Cambios histológicos
La vía de Correa describe los distintos pasos de los cambios que tienen lugar desde el tejido normal hasta el cáncer gástrico. Al principio, un individuo tiene una mucosa gástrica normal, que evoluciona a gastritis superficial, quizá bajo la influencia de H. pylori o de la sal.
A continuación, aparece de manera gradual inflamación crónica, y recluta diversas células inmunitarias. La inflamación crónica se denomina gastritis atrófica después de que se produzcan ciertos cambios histológicos. Durante esta fase, hay proliferación bacteriana excesiva, debido a la aclorhidria y a la hipergastrinemia. La aparición de gastritis atrófica es el paso crítico para la evolución a cáncer. Luego, las células de la mucosa presentan metaplasia seguida de cambios displásicos. Por último, aparece el carcinoma como consecuencia de
estas alteraciones.
Las células de la mucosa que se convierten en células atróficas pierden sus glándulas oxínticas.

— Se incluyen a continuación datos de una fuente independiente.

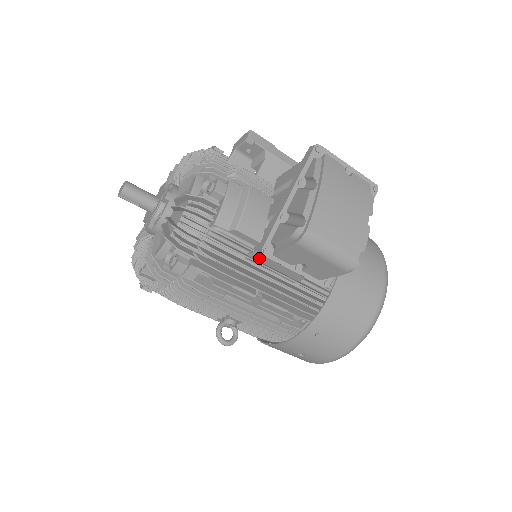
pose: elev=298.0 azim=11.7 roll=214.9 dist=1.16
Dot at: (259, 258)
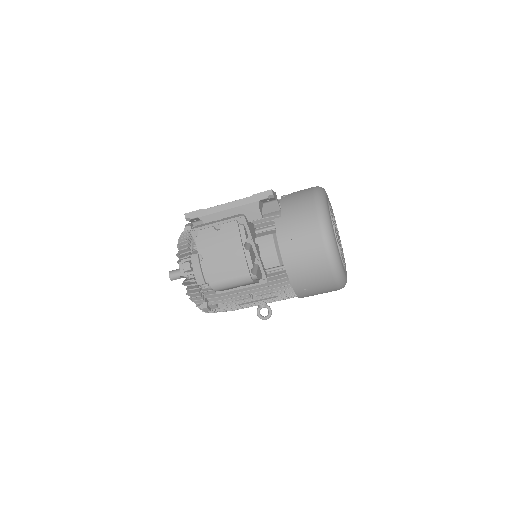
Dot at: occluded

Las glándulas oxínticas contienen células parietales, que son responsables de la secreción de ácido clorhídrico y de factor intrínseco. Los cambios observados en la atrofia se denominan metaplasia seudopilórica o metaplasia con expresión de polipéptido espasmolítico. Se considera que la pérdida de células parietales altera el crecimiento y la diferenciación de las células gástricas. Esta pérdida de la regulación determina que las células presenten metaplasia intestinal adicional. Las glándulas gástricas son reemplazadas por quistes tubulares rectos, que contienen células caliciformes y absortivas. En la metaplasia gástrica, la lámina propia muestra infiltración histológica por células inflamatorias.
Manifestaciones clínicas
Los individuos infectados por H. pylori tienden a adquirir la bacteria en etapas tempranas de la vida, y luego, esta persiste. La mayoría de los individuos infectados permanecen asintomáticos durante toda la vida.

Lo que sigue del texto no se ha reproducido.